# rigging a bowfishin' bow 101



## FERAL ONE (Mar 19, 2007)

there has been several posts lately about bowfishing and some folks would like to try it out. i thought i would show how i rig a bow out for bowfishing with the hopes that it might help someone. for supplies , you can contact our very own mark land from muzzy. he is an extremely nice guy who has helped me several times before. also sullys bowfishing stuff, bowfishing extreme, dixie bowfishing, and backwater bowfishing are all places to supply your needs. 

i started with a hand wrap reel and then moved to a spinner. tried the ams reel but i did not like it. lots of folks do, i am not knocking it, just telling what we use.

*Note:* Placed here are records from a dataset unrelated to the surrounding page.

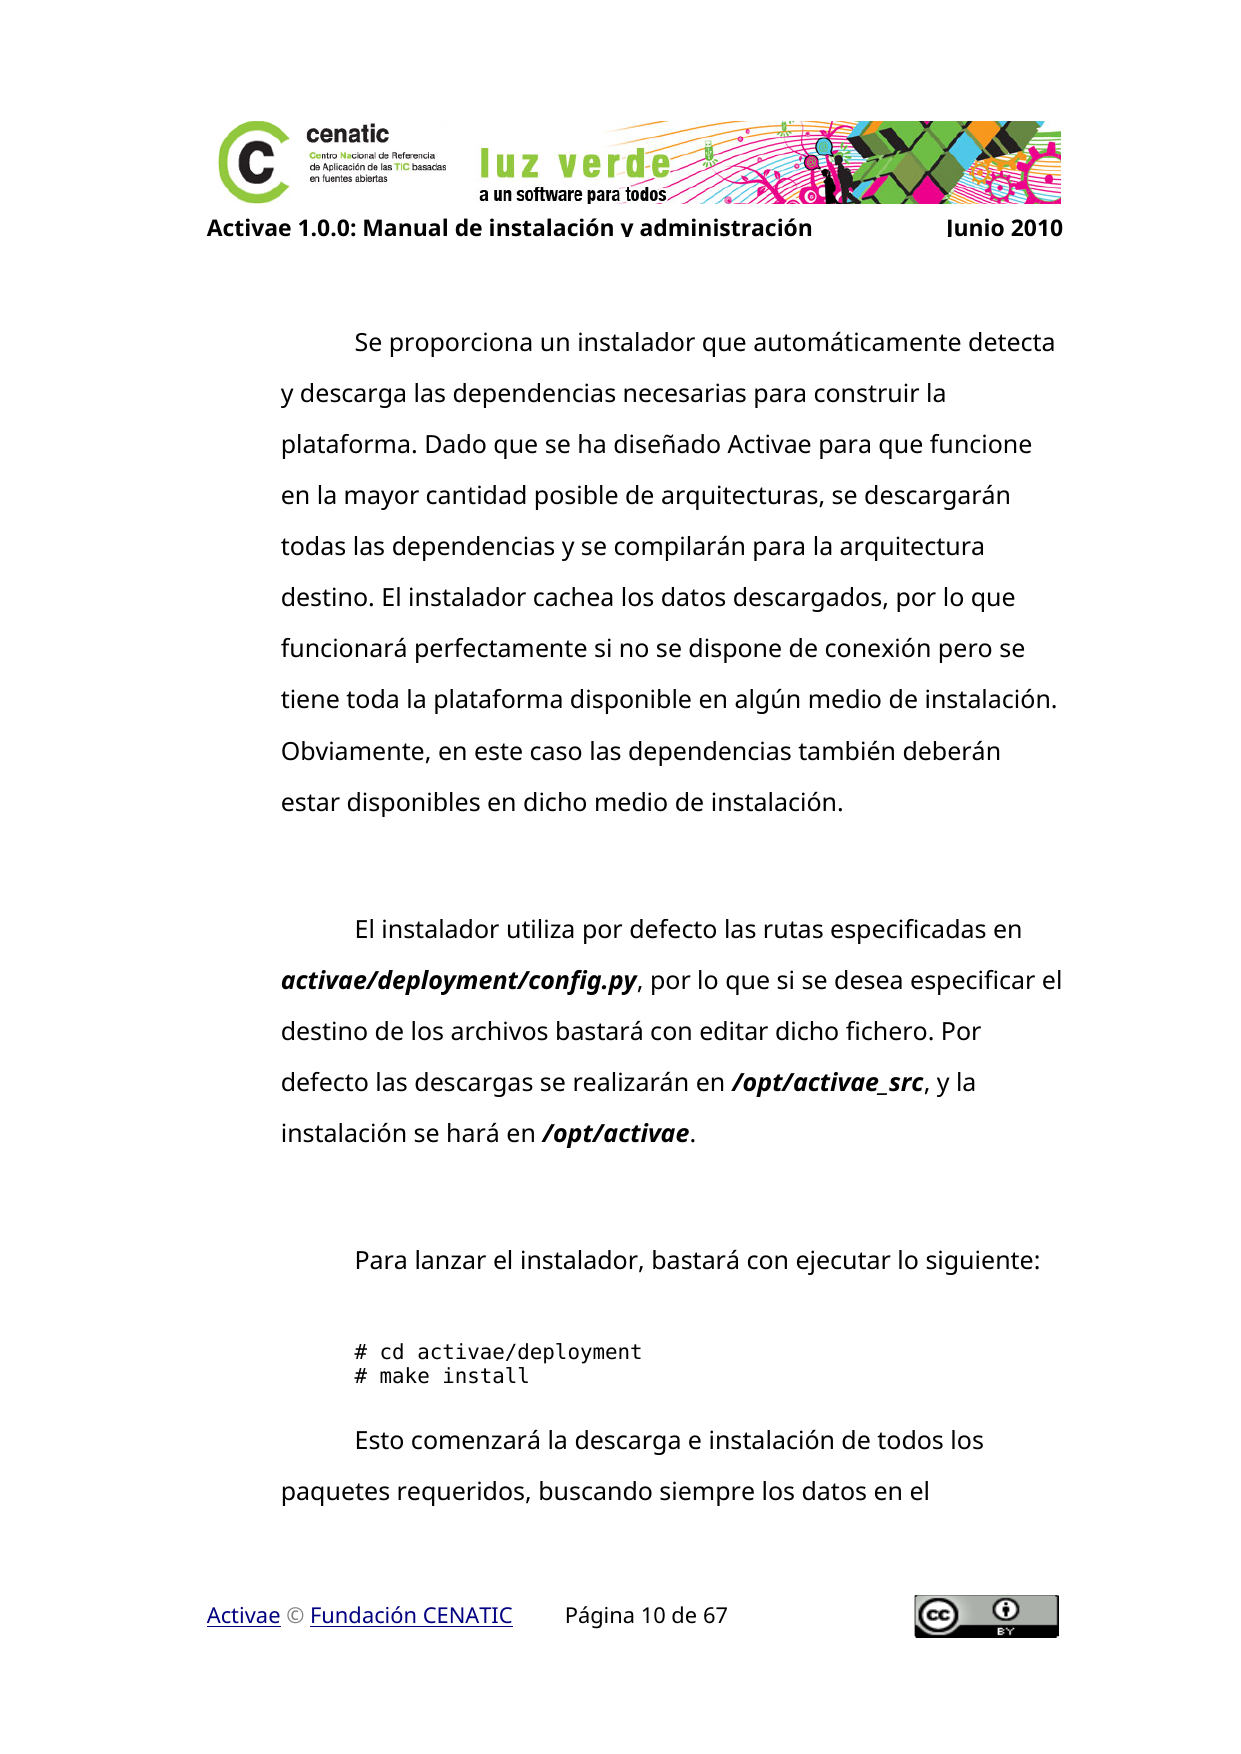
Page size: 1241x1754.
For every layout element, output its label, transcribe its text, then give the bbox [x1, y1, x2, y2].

text El instalador utiliza por defecto las rutas especificadas en activae/deployment/config.py, por lo que si se desea especificar el destino de los archivos bastará con editar dicho fichero. Por defecto las descargas se realizarán en /opt/activae_src, y la instalación se hará en /opt/activae. [281, 911, 1063, 1149]
picture [211, 121, 1061, 204]
text # make install [354, 1364, 1063, 1389]
text Se proporciona un instalador que automáticamente detecta y descarga las dependencias necesarias para construir la plataforma. Dado que se ha diseñado Activae para que funcione en la mayor cantidad posible de arquitecturas, se descargarán todas las dependencias y se compilarán para la arquitectura destino. El instalador cachea los datos descargados, por lo que funcionará perfectamente si no se dispone de conexión pero se tiene toda la plataforma disponible en algún medio de instalación. Obviamente, en este caso las dependencias también deberán estar disponibles en dicho medio de instalación. [281, 325, 1063, 818]
text Esto comenzará la descarga e instalación de todos los paquetes requeridos, buscando siempre los datos en el [281, 1423, 1063, 1508]
text # cd activae/deployment [354, 1340, 1063, 1364]
text Para lanzar el instalador, bastará con ejecutar lo siguiente: [281, 1242, 1063, 1277]
picture [914, 1595, 1059, 1638]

i just got a new bow so i figured i would show the steps to rig it out. the pic shows the bow, a browning barracuda, no gloves for the string, reel seat , reel , third hand attachment (life saver when you shoot into something solid to keep from cutting your hand)  my son shoots a muzzy fishhook rest on his cuda, but i like an epoxy rest made from the quick steel.

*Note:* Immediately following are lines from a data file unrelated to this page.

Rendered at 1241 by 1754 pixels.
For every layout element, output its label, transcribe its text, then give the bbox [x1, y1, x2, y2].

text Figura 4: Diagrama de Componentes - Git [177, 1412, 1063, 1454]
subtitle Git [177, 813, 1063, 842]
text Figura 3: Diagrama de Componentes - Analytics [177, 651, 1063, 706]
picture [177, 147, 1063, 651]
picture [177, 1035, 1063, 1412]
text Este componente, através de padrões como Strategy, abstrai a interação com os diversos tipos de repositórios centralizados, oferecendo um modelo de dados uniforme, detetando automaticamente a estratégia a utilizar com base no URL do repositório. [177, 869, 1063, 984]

just rough up the area with sand paper and mix the epoxy and set it on in a egg shape.  wet your arrow and mash it in setting it for center shot. remove the arrow and wet your fingers and smooth out the epoxy. it will dry in about 5 minutes. 

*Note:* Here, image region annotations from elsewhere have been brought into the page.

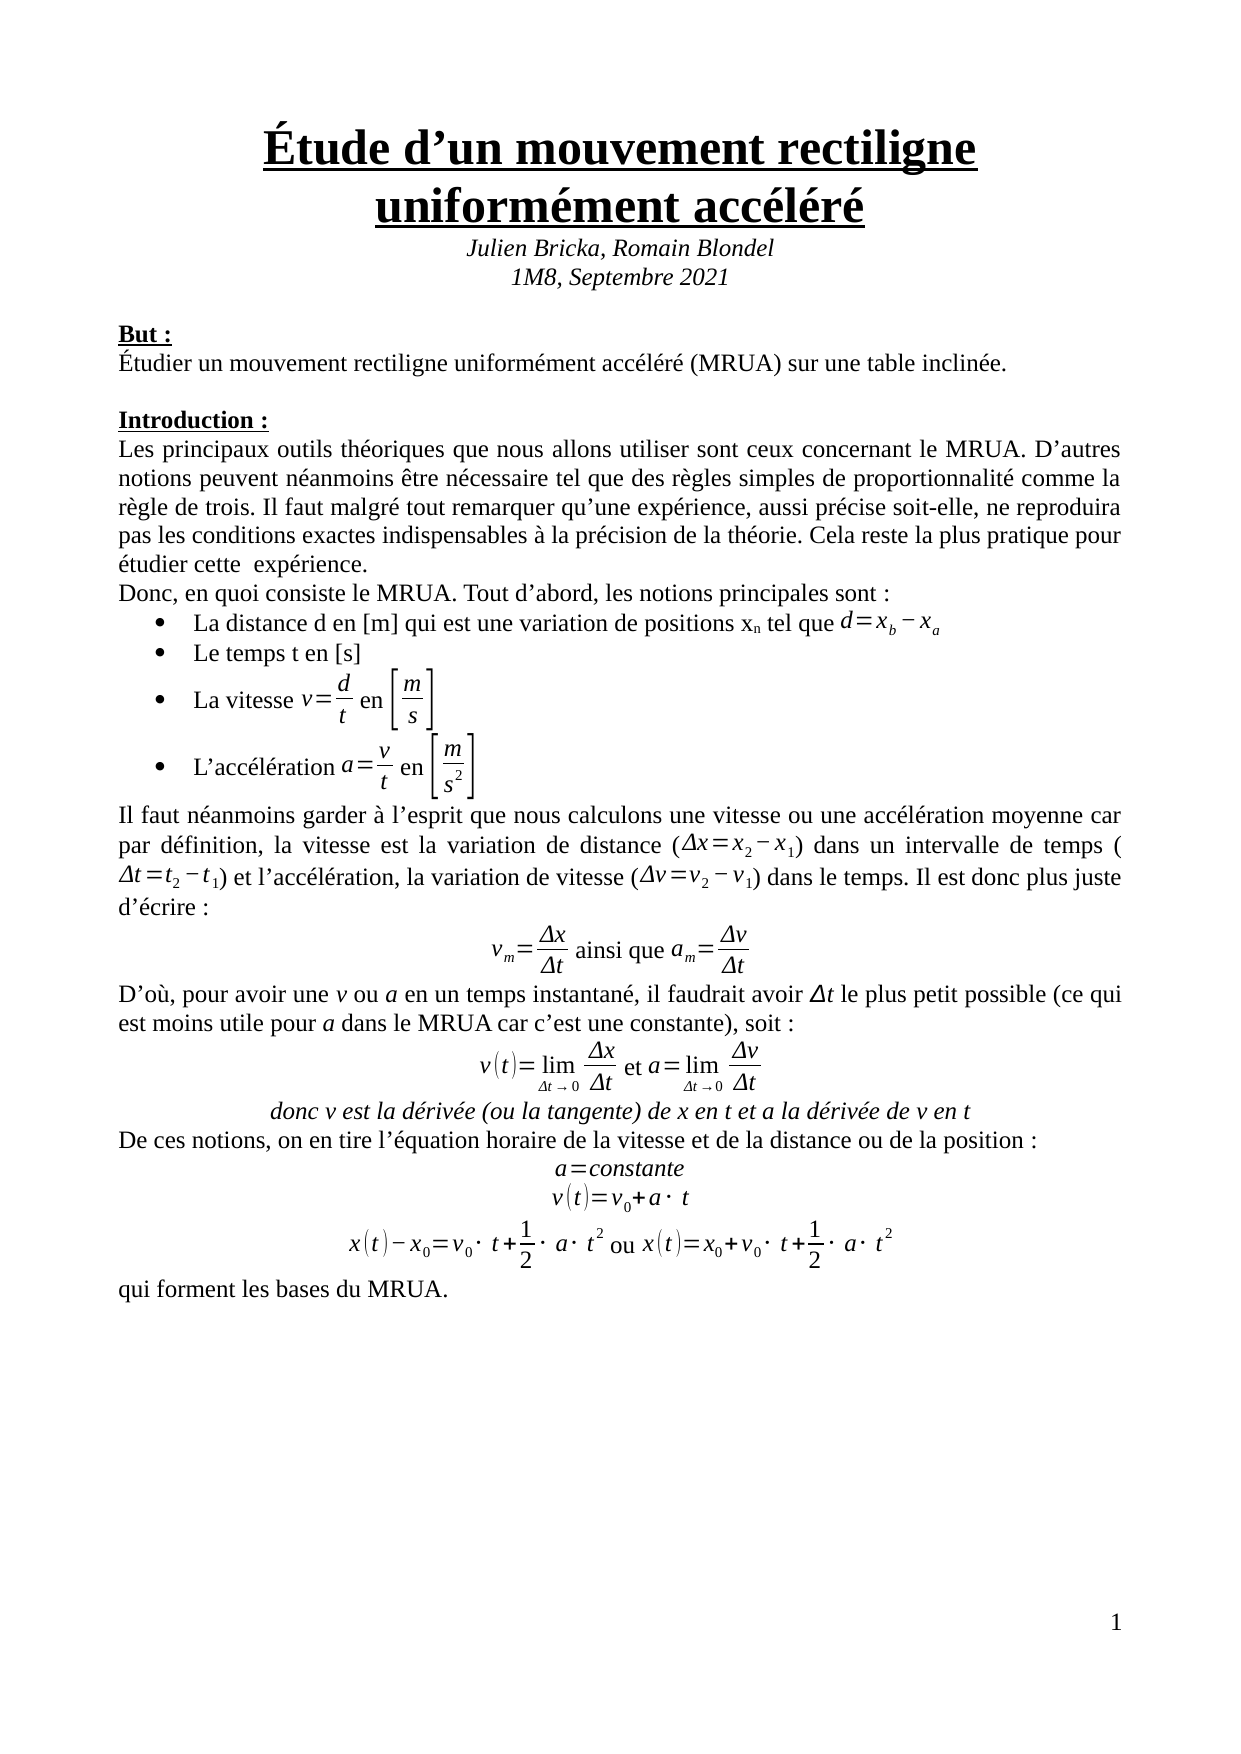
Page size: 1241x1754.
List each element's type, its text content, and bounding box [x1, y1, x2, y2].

text Julien Bricka, Romain Blondel [118, 233, 1122, 262]
list La distance d en [m] qui est une variation de positions xn tel que [156, 607, 1122, 638]
text 1M8, Septembre 2021 [118, 262, 1122, 291]
text et [118, 1037, 1122, 1096]
list L’accélération en [156, 732, 1122, 800]
text uniformément accéléré [118, 176, 1122, 233]
text donc v est la dérivée (ou la tangente) de x en t et a la dérivée de v en t [118, 1096, 1122, 1125]
list Le temps t en [s] [156, 638, 1122, 667]
text ainsi que [118, 921, 1122, 979]
text But : [118, 319, 1122, 348]
text D’où, pour avoir une v ou a en un temps instantané, il faudrait avoir Δt le plus petit possible (ce qui est moins utile pour a dans le MRUA car c’est une constante), soit : [118, 979, 1122, 1037]
text Étude d’un mouvement rectiligne [118, 118, 1122, 176]
text De ces notions, on en tire l’équation horaire de la vitesse et de la distance ou de la position : [118, 1125, 1122, 1153]
text Il faut néanmoins garder à l’esprit que nous calculons une vitesse ou une accélération moyenne car par définition, la vitesse est la variation de distance () dans un intervalle de temps () et l’accélération, la variation de vitesse () dans le temps. Il est donc plus juste d’écrire : [118, 800, 1122, 921]
list La vitesse en [156, 667, 1122, 732]
text Les principaux outils théoriques que nous allons utiliser sont ceux concernant le MRUA. D’autres notions peuvent néanmoins être nécessaire tel que des règles simples de proportionnalité comme la règle de trois. Il faut malgré tout remarquer qu’une expérience, aussi précise soit-elle, ne reproduira pas les conditions exactes indispensables à la précision de la théorie. Cela reste la plus pratique pour étudier cette expérience. [118, 434, 1122, 578]
text Introduction : [118, 406, 1122, 434]
text Donc, en quoi consiste le MRUA. Tout d’abord, les notions principales sont : [118, 578, 1122, 607]
text ou [118, 1215, 1122, 1274]
text Étudier un mouvement rectiligne uniformément accéléré (MRUA) sur une table inclinée. [118, 348, 1122, 377]
text qui forment les bases du MRUA. [118, 1274, 1122, 1303]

the no gloves are a real pain to put on. i use a big paper clip to thread them on. use LOTS of string wax and pull one the paper clip with pliers while working the no gloves into position.

i wrap the handles with tennis racket tape and i wear baseball gloves while shooting. you will shoot for hours and shoot hundreds of shots some nights, you want the most comfortable grip you can get.  the gloves also help with the line. to keep from hurting your hands. 

the line is 200 lb test fast flite and is very cut resistant. i put 42 cranks per reel so i get 2 reels out of a spool.

hope this helps a little, if not feel free to ask!!!


----------



## madrabbit (Mar 19, 2007)

Nice lookin Set-up.................now let's see some pics of the fish that you have shot!


----------



## FERAL ONE (Mar 19, 2007)

madrabbit, i have not blooded the cuda yet. just got it today!!! i hope to be posting soon of it's adventures. here is one of my favorite "after" pics from a trip with my father.


----------



## FERAL ONE (Mar 20, 2007)

i forgot to add if you shoot a spinner, it helps to spray the line down with silicone spray or reel magic each trip before you shoot. makes the line glide off the reel a lot better.


----------



## Al33 (Mar 20, 2007)

Great thread and info! THANKS!

I copied this thread from the Fishing Forum also so others might benefit from it.


----------



## FERAL ONE (Jun 5, 2007)

had a couple folks askin' questions so i figured i would ttt this here and in the fishing section!!!


----------



## StikR (Jun 13, 2007)

better edit the pic and remove that lineside


----------



## markland (Jun 13, 2007)

None of those in there, just grass carp, gar, buffalo, carp, suckers, catfish, from what I could see.  Looks like a trip to AL to me!  Mark


----------



## FERAL ONE (Jun 18, 2007)

thanks mark, you are right. the one that looks like it has lines is a sucker.


----------